Project Restart is well and truly underway, with Premier League clubs approving the return of contact training, as teams aim to regroup and rebuild their fitness levels before the targeted return timeline of mid-June.
Of course, the Premier League is not the first European football league to make its return. The Bundesliga has played out three matchdays over the last two-and-a-half weeks, and if Project Restart is to be a success, there are a few things that the Premier League can learn from its German cousins.
Home Advantage is Negated
Of the first twenty-two games played since the Bundesliga restart, only three were won by home teams. This is a drastic change from the pre-lockdown games, in which the home team won 43.3% of games, as opposed to the measly 13.6% of the closed-door games.

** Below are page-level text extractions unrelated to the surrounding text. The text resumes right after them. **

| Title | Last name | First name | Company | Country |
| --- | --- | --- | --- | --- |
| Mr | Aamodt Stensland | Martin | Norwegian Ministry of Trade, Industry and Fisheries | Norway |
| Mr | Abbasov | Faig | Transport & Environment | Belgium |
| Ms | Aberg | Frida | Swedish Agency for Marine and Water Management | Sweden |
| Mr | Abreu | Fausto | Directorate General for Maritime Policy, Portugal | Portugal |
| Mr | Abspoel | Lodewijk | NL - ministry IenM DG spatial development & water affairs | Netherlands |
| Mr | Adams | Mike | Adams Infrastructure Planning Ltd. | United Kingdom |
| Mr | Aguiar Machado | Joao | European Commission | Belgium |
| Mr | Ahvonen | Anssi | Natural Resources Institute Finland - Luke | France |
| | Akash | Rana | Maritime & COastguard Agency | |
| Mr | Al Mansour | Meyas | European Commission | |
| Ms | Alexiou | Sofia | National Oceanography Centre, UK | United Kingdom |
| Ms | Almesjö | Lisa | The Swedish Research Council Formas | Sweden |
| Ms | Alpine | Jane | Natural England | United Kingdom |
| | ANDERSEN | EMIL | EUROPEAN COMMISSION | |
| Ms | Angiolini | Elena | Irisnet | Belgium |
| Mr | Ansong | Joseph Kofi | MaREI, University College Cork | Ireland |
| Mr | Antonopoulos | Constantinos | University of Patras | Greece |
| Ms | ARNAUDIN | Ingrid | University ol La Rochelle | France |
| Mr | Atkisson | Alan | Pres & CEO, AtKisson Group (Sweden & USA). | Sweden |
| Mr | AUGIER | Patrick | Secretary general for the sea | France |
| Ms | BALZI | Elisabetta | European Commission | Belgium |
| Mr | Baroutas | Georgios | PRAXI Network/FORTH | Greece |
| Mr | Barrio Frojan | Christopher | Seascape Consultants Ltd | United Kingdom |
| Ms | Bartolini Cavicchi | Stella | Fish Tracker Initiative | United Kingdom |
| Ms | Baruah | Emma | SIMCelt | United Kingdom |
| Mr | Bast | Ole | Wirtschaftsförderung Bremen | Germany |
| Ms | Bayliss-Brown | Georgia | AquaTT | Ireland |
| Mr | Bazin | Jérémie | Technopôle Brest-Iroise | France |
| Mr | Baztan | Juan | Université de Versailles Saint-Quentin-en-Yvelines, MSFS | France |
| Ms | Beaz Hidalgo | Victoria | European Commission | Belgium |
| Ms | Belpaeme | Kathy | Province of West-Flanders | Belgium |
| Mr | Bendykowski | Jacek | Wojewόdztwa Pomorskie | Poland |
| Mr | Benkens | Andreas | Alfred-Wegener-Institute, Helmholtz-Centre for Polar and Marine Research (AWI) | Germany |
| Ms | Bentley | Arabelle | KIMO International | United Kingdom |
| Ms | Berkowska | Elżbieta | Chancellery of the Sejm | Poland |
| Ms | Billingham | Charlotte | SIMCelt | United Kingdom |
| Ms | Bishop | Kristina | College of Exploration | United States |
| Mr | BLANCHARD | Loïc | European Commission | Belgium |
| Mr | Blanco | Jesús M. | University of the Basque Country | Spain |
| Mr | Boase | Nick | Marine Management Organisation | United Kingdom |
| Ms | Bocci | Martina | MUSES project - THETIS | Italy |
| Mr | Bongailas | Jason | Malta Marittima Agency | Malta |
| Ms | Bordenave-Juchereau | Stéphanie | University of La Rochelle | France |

The Premier League had seen a similar winning percentage of home wins pre-lockdown (45%), so it is not unfeasible to imagine that there may be a similar drop-off.
One thing this would do is make a mockery of the teams that opposed the proposal to move the games to neutral grounds, as the adjustment to playing at home in front of no fans may prove to be too much for some Premier League sides to overcome, particularly with only nine-game weeks left in the season.
Premier League Shareholders today voted unanimously to resume contact training, marking another step towards restarting the Premier League season, when safe to do so
— Premier League (@premierleague) May 27, 2020
The negation of home advantage could have a huge effect in the relegation battle, as well as the race for European spots.